__What to produce__: Copy each line of the material in which the word "production" appears.

━━━━━━━━━━━━━━━━━━━━

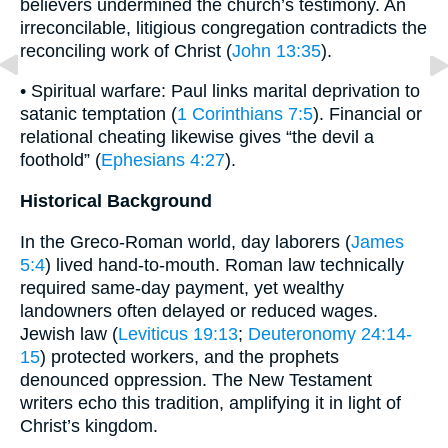
believers undermined the church’s testimony. An
irreconcilable, litigious congregation contradicts the
reconciling work of Christ (
John 13:35
).
• Spiritual warfare: Paul links marital deprivation to
satanic temptation (
1 Corinthians 7:5
). Financial or
relational cheating likewise gives “the devil a
foothold” (
Ephesians 4:27
).
Historical Background
In the Greco-Roman world, day laborers (
James
5:4
) lived hand-to-mouth. Roman law technically
required same-day payment, yet wealthy
landowners often delayed or reduced wages.
Jewish law (
Leviticus 19:13
;
Deuteronomy 24:14-
15
) protected workers, and the prophets
denounced oppression. The New Testament
writers echo this tradition, amplifying it in light of
Christ’s kingdom.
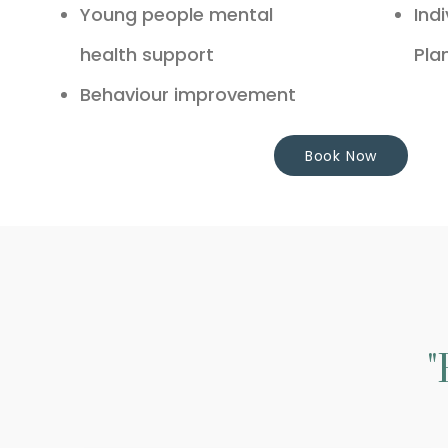
Young people mental
Ind
health support
Pla
Behaviour improvement
Book Now
"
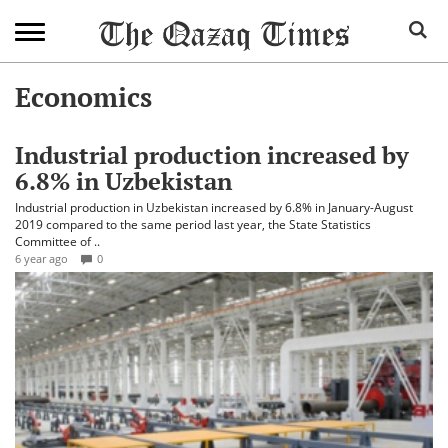
Economics
Industrial production increased by
6.8% in Uzbekistan
Industrial production in Uzbekistan increased by 6.8% in January-August
2019 compared to the same period last year, the State Statistics
Committee of ..
6 year ago
0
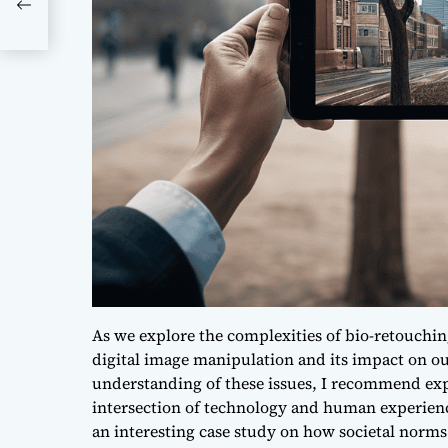
As we explore the complexities of bio-retouching 
digital image manipulation and its impact on our
understanding of these issues, I recommend expl
intersection of technology and human experienc
an interesting case study on how
societal norms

━━━━━━━━━━━━━━━━━━━━

__Task answer__:
Industrial production increased by
Industrial production in Uzbekistan increased by 6.8% in January-August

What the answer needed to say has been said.